Update: A spokesperson for the BBC confirmed that M.I.A.’s set was streamed live on the BBC website and highlights were shown on BBC Two and on the BBC Red Button. The spokesperson says that “nobody from the BBC had a conversation of that nature” with M.I.A..
M.I.A. told the crowd at her headline slot at the West Holts Stage that the BBC had “banned” her from their coverage due to a political message on her band and dancers’ T-shirts.
The many people on stage were dressed in white T-shirts with the slogan ‘Stop Tamil deportation’ written on them.
“This is a political announcement,” she announced after the second track of the set. “The BBC have banned M.I.A at Glastonbury. It’s because of these T-shirts that say Stop Tamil Deportation. But we don’t give a fuck and you know why? We are going to do the best fucking show tonight and it ain’t gonna be on TV. I’m here, you’re here and that’s all we fucking care about. Hashtag freedom morherfucker.”
Despite this, it appears that the set was streamed by the broadcaster. BBC DJ Stuart Maconie tweeted: “Don’t know where M.I.A gets her info from but we fully intend to broadcast some of her set. And we’re streaming it.”
The BBC have not yet responded to a request for a comment.
Don’t know where M.I.A gets her info from but we fully intend to broadcast some of her set.
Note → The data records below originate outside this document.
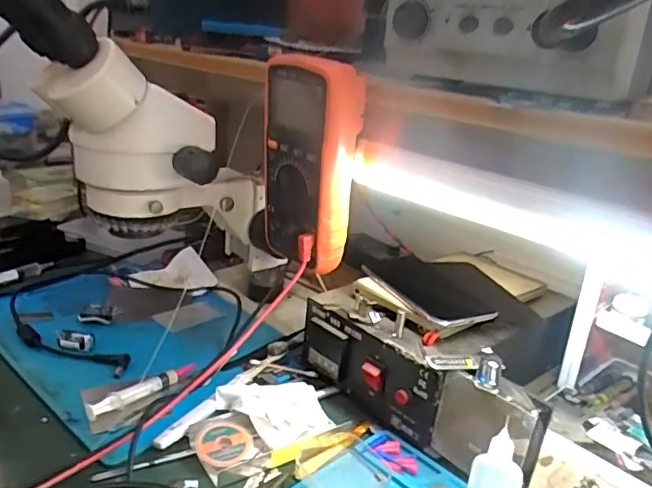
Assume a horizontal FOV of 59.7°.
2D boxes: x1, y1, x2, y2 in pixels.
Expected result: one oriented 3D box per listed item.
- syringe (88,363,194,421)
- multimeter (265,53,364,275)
[{"bbox_3d":[-0.170,0.136,0.527,0.013,0.018,0.106,21,25,39],"label":"syringe"},{"bbox_3d":[-0.018,-0.069,0.495,0.084,0.176,0.043,22,26,40],"label":"multimeter"}]

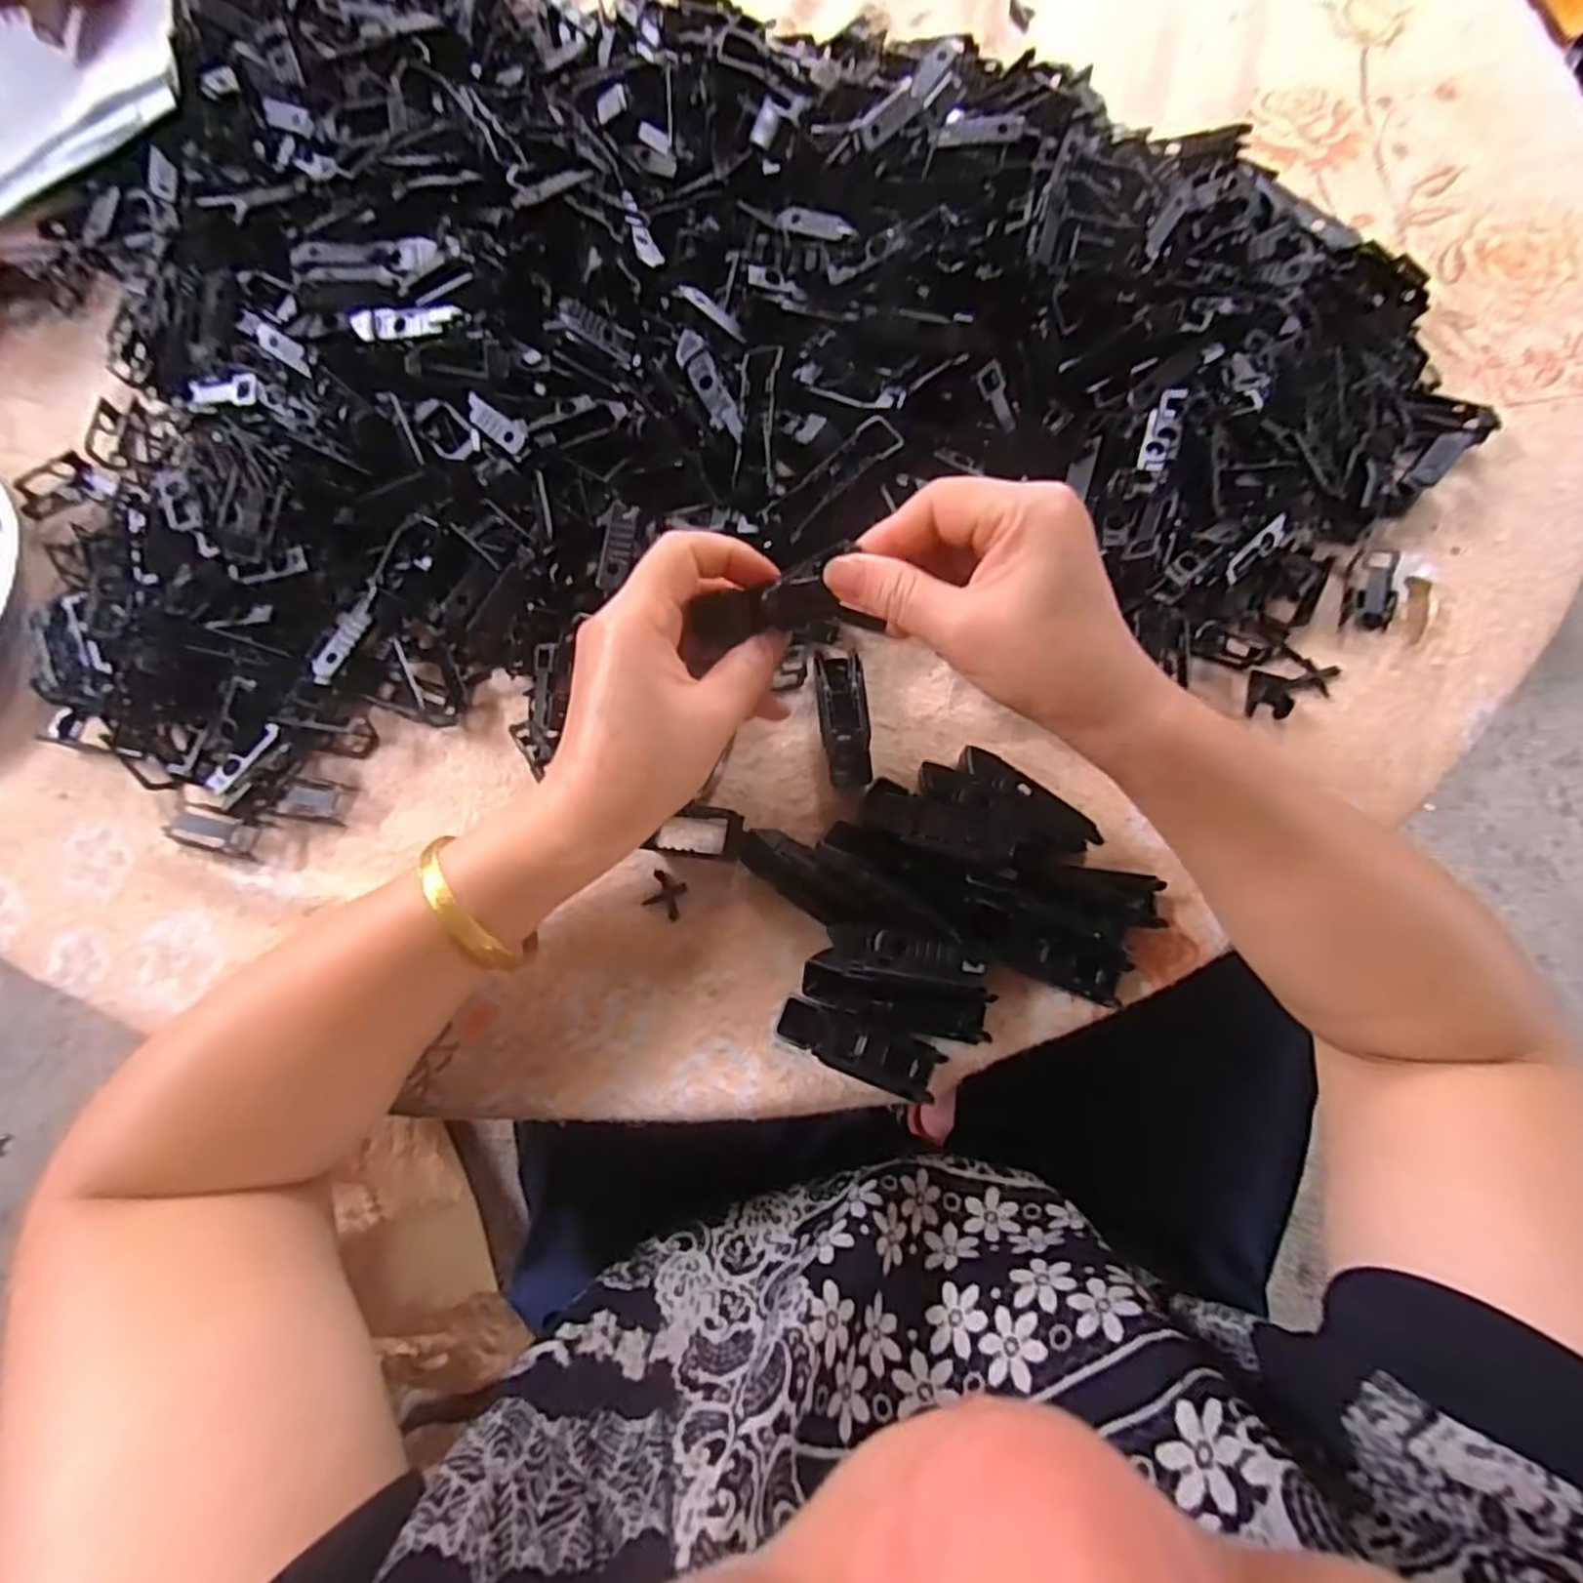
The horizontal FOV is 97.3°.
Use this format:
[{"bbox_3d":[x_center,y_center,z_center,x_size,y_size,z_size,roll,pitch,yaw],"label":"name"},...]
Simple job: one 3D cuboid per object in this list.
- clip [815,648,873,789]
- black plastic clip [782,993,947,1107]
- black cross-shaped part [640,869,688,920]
[{"bbox_3d":[0.024,-0.033,0.319,0.021,0.013,0.064,-5,74,0],"label":"clip"},{"bbox_3d":[0.027,0.103,0.284,0.066,0.012,0.021,22,76,8],"label":"black plastic clip"},{"bbox_3d":[-0.055,0.046,0.308,0.016,0.004,0.018,18,76,7],"label":"black cross-shaped part"}]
And we’re streaming it.
— Stuart Maconie (@StuartMaconie) June 27, 2014
M.I.A arrived on stage for her headline slot in the West Holts stage just before 10.30, accompanied by a the T-shirt-clad performers brandishing glowsticks, which were thrown into the crowd and lit up in colours mid-way through opening track ‘Bucky Gun’. Her set comprised of a mix of material from her four albums and was peppered with instrumental breakdowns and samples, including Kanye West’s ‘Jesus Walks’, and also included hits including ‘Born Free’, from her third album ‘Maya’, followed by ‘Galang’, which saw her leap down from the barriers into the crowd.